Houjicha


$ 5.00




Houjicha is a popular Japanese green tea. The dark color is due to the roasting process, which smooths out the bitterness and brings out beautiful aromatic, savory and smoky flavors.

Most houjicha is crafted from lower grade, autumn harvest leaves. However, this tea from the Kinezuka Family is crafted from Spring leaves, harvested in May. These young, tender leaves yield a stronger, more robust flavor and the tea lasts for many more infusions.

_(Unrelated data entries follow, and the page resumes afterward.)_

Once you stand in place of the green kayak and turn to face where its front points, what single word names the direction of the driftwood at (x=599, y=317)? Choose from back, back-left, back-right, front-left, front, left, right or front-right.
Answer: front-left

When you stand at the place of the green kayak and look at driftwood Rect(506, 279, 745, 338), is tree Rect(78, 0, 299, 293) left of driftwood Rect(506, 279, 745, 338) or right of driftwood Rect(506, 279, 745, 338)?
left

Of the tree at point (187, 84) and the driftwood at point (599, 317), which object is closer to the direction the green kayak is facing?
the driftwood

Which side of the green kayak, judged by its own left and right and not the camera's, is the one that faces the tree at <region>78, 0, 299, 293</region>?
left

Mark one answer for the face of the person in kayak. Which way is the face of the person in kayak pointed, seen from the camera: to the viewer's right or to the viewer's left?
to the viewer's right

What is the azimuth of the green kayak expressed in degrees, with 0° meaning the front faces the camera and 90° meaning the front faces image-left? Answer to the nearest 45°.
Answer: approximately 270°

The roasting process is said to reduce the amount of caffeine to levels less than decaffeinated tea, but I’m not sure why that would be so I will reserve an opinion until I see some science behind the claim. That being said, the sweetness and lower caffeine content makes it popular for children and evening tea in Japan, so there might be something to it. It is also very easy to brew. The Japanese often drink it hot in the winter and cold in the summer.

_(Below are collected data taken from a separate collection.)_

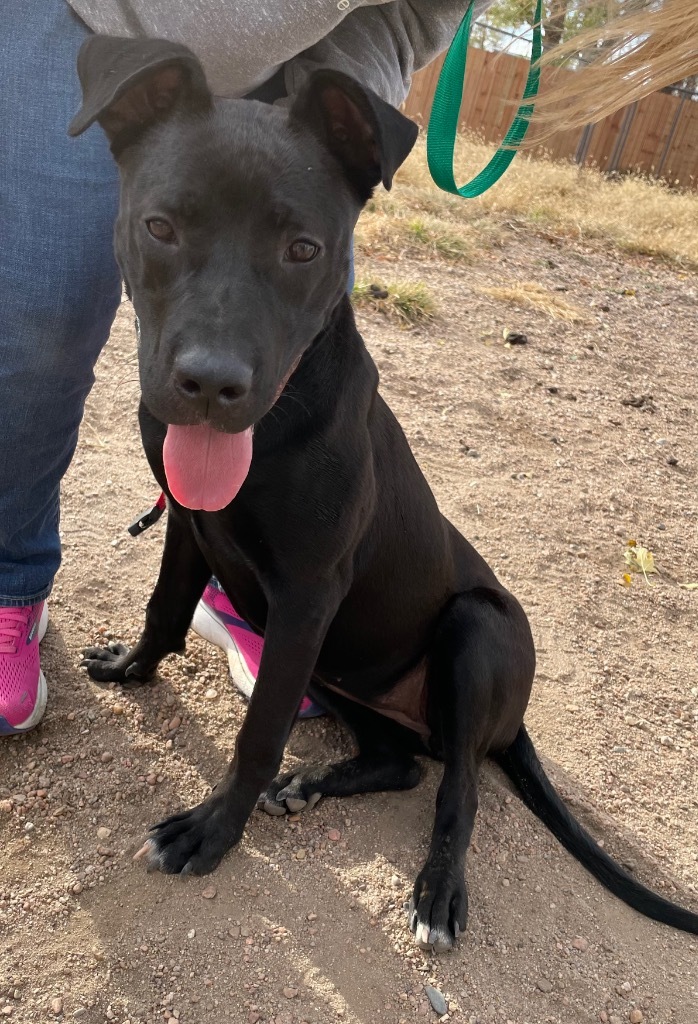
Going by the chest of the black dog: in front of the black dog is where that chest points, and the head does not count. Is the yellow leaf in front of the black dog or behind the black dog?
behind

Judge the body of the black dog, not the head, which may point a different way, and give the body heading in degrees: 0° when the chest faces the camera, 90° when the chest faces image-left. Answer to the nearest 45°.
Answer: approximately 45°

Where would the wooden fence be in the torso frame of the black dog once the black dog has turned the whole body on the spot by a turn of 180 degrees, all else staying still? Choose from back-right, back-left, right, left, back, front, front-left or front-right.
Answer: front-left
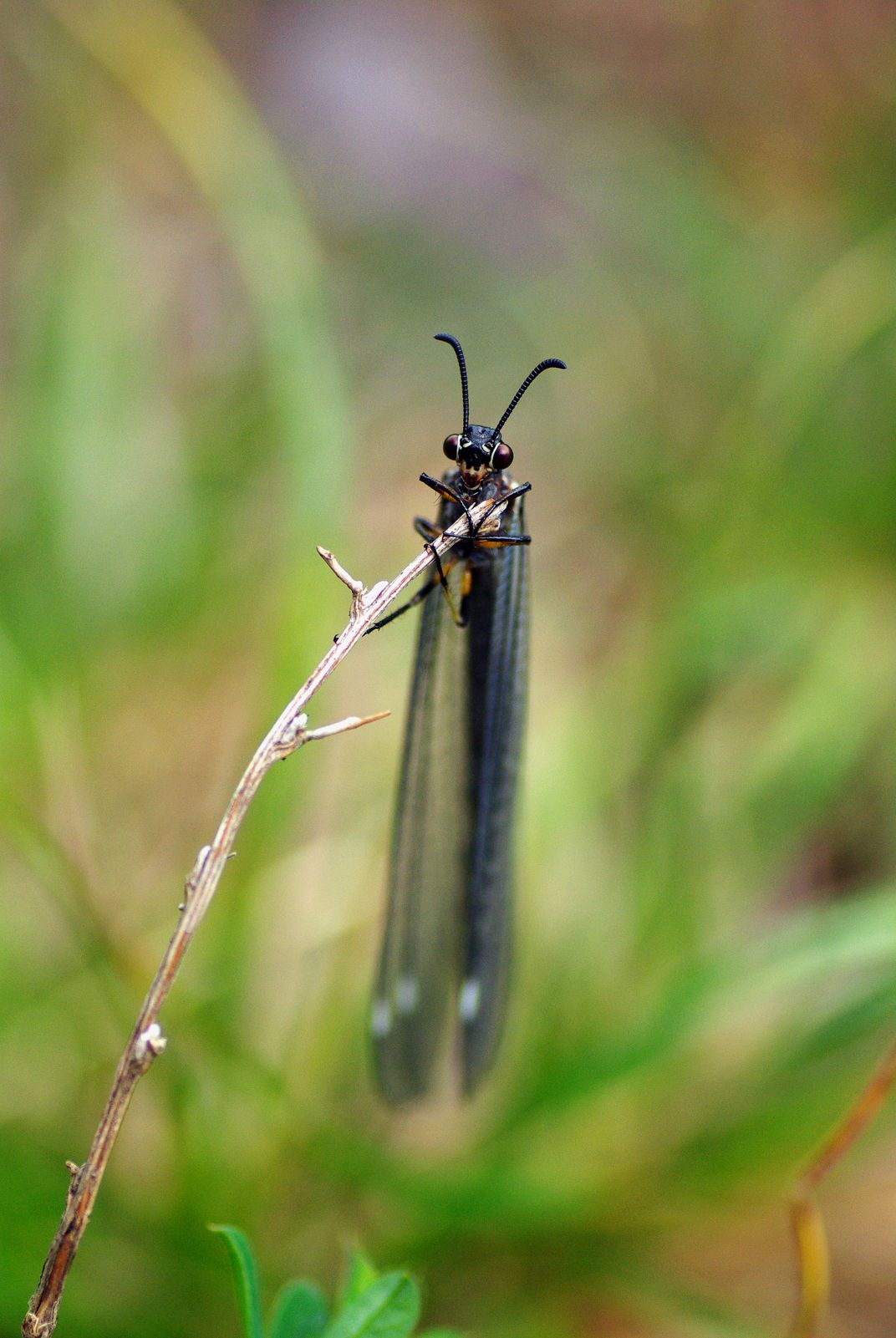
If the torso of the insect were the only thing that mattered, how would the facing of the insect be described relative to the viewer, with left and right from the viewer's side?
facing the viewer
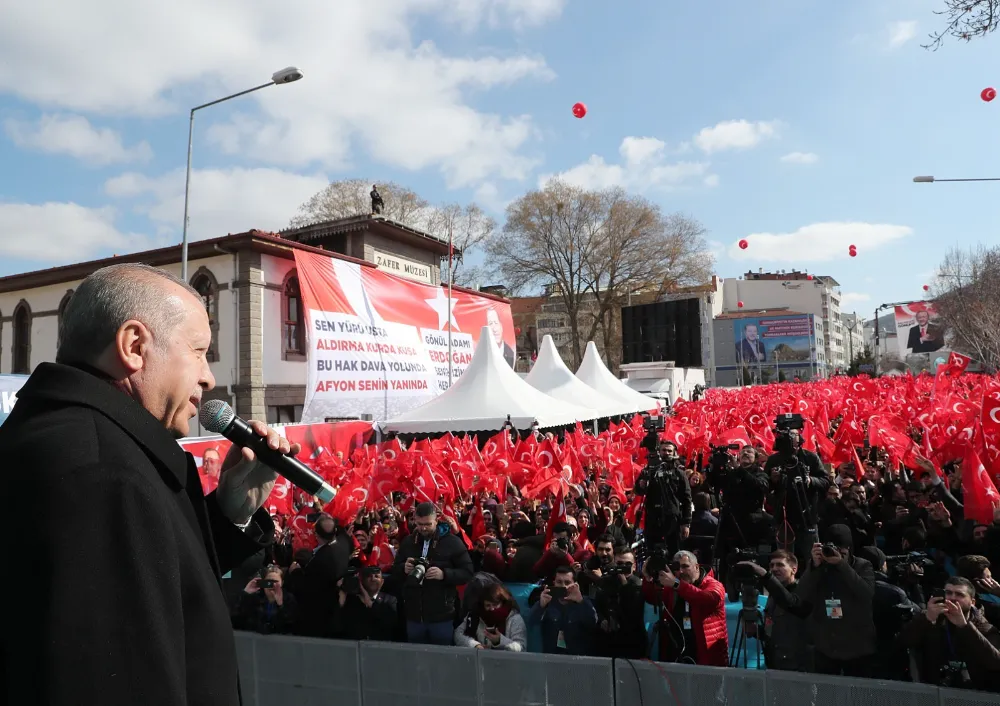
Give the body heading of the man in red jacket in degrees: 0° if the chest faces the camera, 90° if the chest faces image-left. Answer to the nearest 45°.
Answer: approximately 45°

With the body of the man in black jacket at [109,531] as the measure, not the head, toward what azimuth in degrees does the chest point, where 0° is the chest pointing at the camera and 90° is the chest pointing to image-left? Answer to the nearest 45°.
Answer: approximately 270°

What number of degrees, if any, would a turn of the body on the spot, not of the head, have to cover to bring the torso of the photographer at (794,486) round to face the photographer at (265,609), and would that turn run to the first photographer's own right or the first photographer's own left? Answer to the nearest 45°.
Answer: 0° — they already face them

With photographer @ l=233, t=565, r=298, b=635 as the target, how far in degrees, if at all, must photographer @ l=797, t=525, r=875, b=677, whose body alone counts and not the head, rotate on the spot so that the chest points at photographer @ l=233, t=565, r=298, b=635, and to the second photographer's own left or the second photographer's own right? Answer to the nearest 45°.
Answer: approximately 45° to the second photographer's own right

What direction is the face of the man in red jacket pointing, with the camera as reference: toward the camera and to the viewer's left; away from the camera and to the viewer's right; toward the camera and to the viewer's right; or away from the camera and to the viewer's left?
toward the camera and to the viewer's left

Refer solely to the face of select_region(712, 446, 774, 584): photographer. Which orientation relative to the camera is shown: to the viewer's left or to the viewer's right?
to the viewer's left

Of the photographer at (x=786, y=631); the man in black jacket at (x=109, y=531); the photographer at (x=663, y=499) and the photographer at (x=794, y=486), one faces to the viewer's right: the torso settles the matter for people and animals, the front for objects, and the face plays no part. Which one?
the man in black jacket

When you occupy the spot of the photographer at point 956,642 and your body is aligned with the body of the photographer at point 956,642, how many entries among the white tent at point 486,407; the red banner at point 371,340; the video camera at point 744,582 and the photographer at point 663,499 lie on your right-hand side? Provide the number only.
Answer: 4

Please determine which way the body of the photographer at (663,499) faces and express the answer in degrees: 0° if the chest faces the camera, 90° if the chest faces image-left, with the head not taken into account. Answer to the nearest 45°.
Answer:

This wonderful tea is from the small, completely organic Kinezuka farm in Shizuoka. Their natural growing practices are an anomaly in the midst of Japan’s typically heavy use of chemicals in their industrialized tea industry.

Provenance:

  • Origin: Nakayama Village in Fujieda, Shizuoka, Japan
  • Elevation: 350m (1150ft)
  • Grower/Teamaster: Kinezuka Family
  • Harvest Date: Spring 2015
  • Roast Date: Autumn 2015
  • Cultivar: Yabukita
  • Cultivation: Natural (Organic, no cert.) Toshiaki Kinezuka started farming with all-natural methods back in 1976, so the farm has been grown with organic practices for 38 years.
  • History/Pedigree: popular for children and evening tea in Japan; often served hot in the winter and cold in the summer

Brewing Suggestions1:

  • Water: 170˚-190˚F
  • Tea: 2g per 4oz of water (about a level 1 TB2)
  • Infusion: 2 minutes for 2-3 infusions

Tasting Notes:

  • warm, sweet flavors with savory undertones are reminiscent of salted caramel

1 Brewing suggestions are just that. Try it the suggested way then experiment. In this case I suggest first experimenting with the temperature and infusion time. Different flavor profiles can be drawn out with temperature. The roast also allows this tea to stay in the water a long time, if that gives the desired flavors. Cold-brews great for iced tea! Some tea drinkers like to use slightly hotter and longer times for each subsequent infusion.

2 Weighing your tea is always the best way to control your dosage. I provide approximate volume measures for convenience but they can be problematic due to the variance in tea leaf shape and size. It’s best to use the single appropriate volume measure for the tea, i.e., don’t try to measure 1.5TB using two spoons meant to measure 1 TB and a ½ TB. Use an actual 1.5 TB measuring spoon. Yes, they make them! I like the oblong ones to handle longer leaf styles.